Zbliża się 38. PZU Maraton Warszawski oraz 17. Poznań Maraton, a ja codziennie dostaję kilkanaście pytań: "Jak się zabezpieczyć pod kątem suplementacji na ten ciężki bieg, co wziąć przed, co w trakcie, a co po, żeby nie umierać". Jeżeli znasz kogoś, komu mogą się przydać te wskazówki (szczególnie osoby, które debiutują) podziel się nimi, udostępniając ten tekst lub oznacz go w komentarzu.

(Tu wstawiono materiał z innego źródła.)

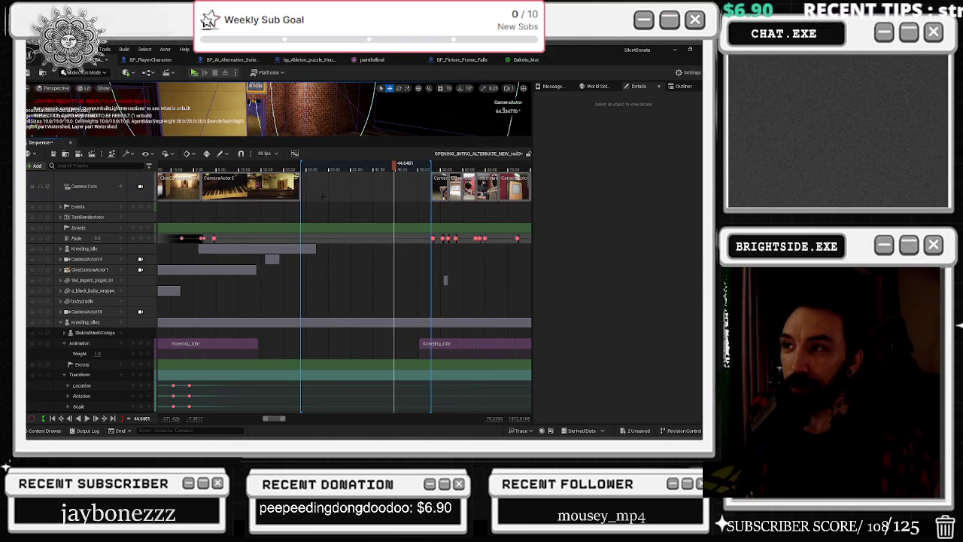
mouse_move(320, 164)
mouse_down()
mouse_move(301, 164)
mouse_move(328, 164)
mouse_up()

1. Sprawdź produkty na treningu.

Pamiętaj, że gdy nie przyzwyczaisz organizmu, to zamiast biegiem do mety możesz biec do najbliższego toi toia. Wiele osób doskonale wie, o czym mówię i tak może wspominać swoje pierwsze "przygody" z odżywkami. Wszystko dlatego, że krew ucieka do mięśni i brakuje jej w żołądku do trawienia. Wykorzystaj pozostały tydzień, aby sprawdzić działanie produktu na sobie.

2. Zadbaj o nawodnienie.

Najczęstszym problemem biegacza są zbyt małe ilości wody oraz płynów izotonicznych, które wypijają w ciągu dnia oraz około treningowo. Efektem mogą być m.in. skurcze i osłabienie organizmu. Zacznij się nawadniać trzy dni przed startem. Wypij jedną saszetkę Isopowera na 700ml wody raz dziennie. Pij również wodę. Gdy złapie Cię skurcz podczas startu, będzie już za późno.

3. Energia

Często gdy opowiadam jak działa przyjmowana energia do organizmu zdarza się, że moi podopieczni robią wielkie oczy. Pamiętaj o tym, że gdy zaczniesz przyjmować energię pochodzącą z zewnętrznego źródła (żel, baton, banan, czekolada, cukierek) to będziesz ją musiał przyjmować do końca. Zaplanuj dobrze strategię stosowania żeli lub innego produktu. Jeżeli weźmiesz jeden żel Agisko, bierz go regularnie co 45-60 minut. Moja zasada: LEPIEJ WZIĄĆ 1 ŻEL ZA DUŻO, niż miałoby go zabraknąć. Zakładając, że pierwszy żel przyjmiesz dopiero po godzinie wysiłku, oblicz 2 żele na każde 1,5 godziny.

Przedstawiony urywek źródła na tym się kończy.